The complainant makes Mrs. Hubbard, the widow, sole defendant in the case. She does not owe the debt. There was no assumption of it by her and no accounting could be taken against her, if an accounting in any case was at all necessary.

In the case at bar the complainant does not use the personal representative of the grantee who according to the bill assumed personal liability for the debt, nor does it join as defendant the original debtor, Mrs. Bostick, but brings the suit against one who is not personally liable for the debt, nor is she sued in her capacity of Administratrix of her husband's estate, but she is made defendant because the title to the land is in her and she is therefore a necessary party to the suit to enforce the mortgage, and as no personal judgment for a deficiency is sought against Mrs. Bostick, who conveyed all her interest in the property, she was not a necessary party. See Hinson v. Gammon, 61 Fla. 641, 54 South, Rep. 374; Robertson v. Carson, 19 Wall. (U.S.) 107, 22 L.Ed. 178.

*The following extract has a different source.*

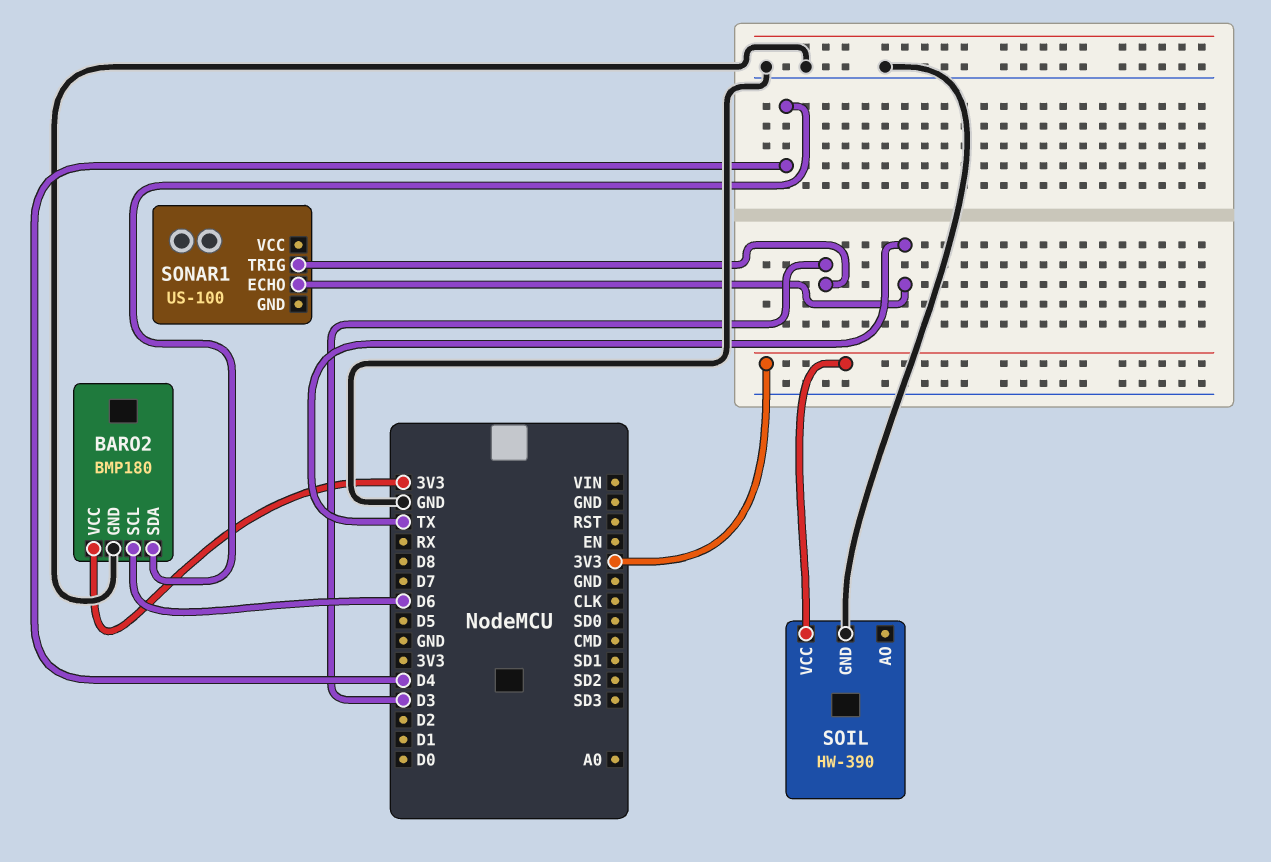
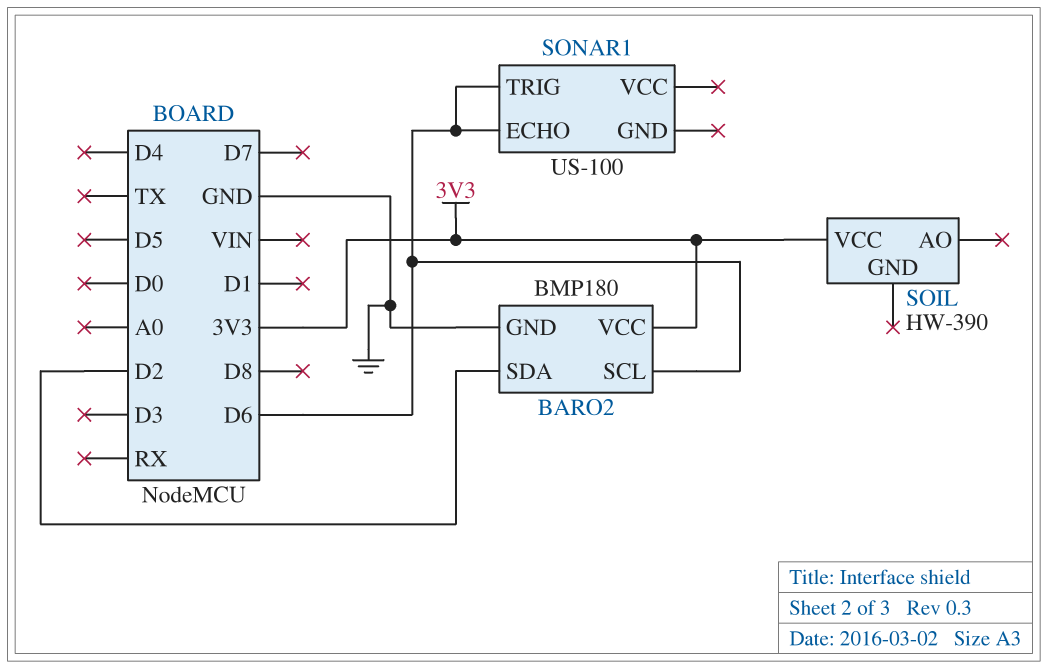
BARO2 pin SDA: D4 -> D2
SOIL pin GND: GND -> none
SONAR1 pin ECHO: TX -> D6
SONAR1 pin TRIG: D3 -> D6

So the case is simply one in which a proceeding in rem to enforce a lien of a mortgage against certain land is brought against the holder of the legal title. No personal judgment is sought for a deficiency either against the original *Page 842 mortgagor, Mrs. Bostick, or Mr. Hubbard's estate, who it is alleged agreed to pay the debt.

As to the record of the mortgage in its imperfect condition no advantage can be taken on that account because from the evidence Mr. J. J. Hubbard knew of the existence of the mortgage and of course took the title subject to the lien, and his wife, who inherited the property in part from her husband and acquired it in part from her children who inherited from their father, took the title subject to the same encumbrance.

The case of Brooks v. Federal Land Bank of Columbia, 106 Fla. 412,143 South. Rep. 749, has no bearing on the case.

The Chancellor's decree was correct. No error appears in the record, so the decree is affirmed.

DAVIS, C. J., and TERRELL, J., concur.

WHITFIELD, P. J., and BROWN and BUFORD, J. J., concur in the opinion and judgment.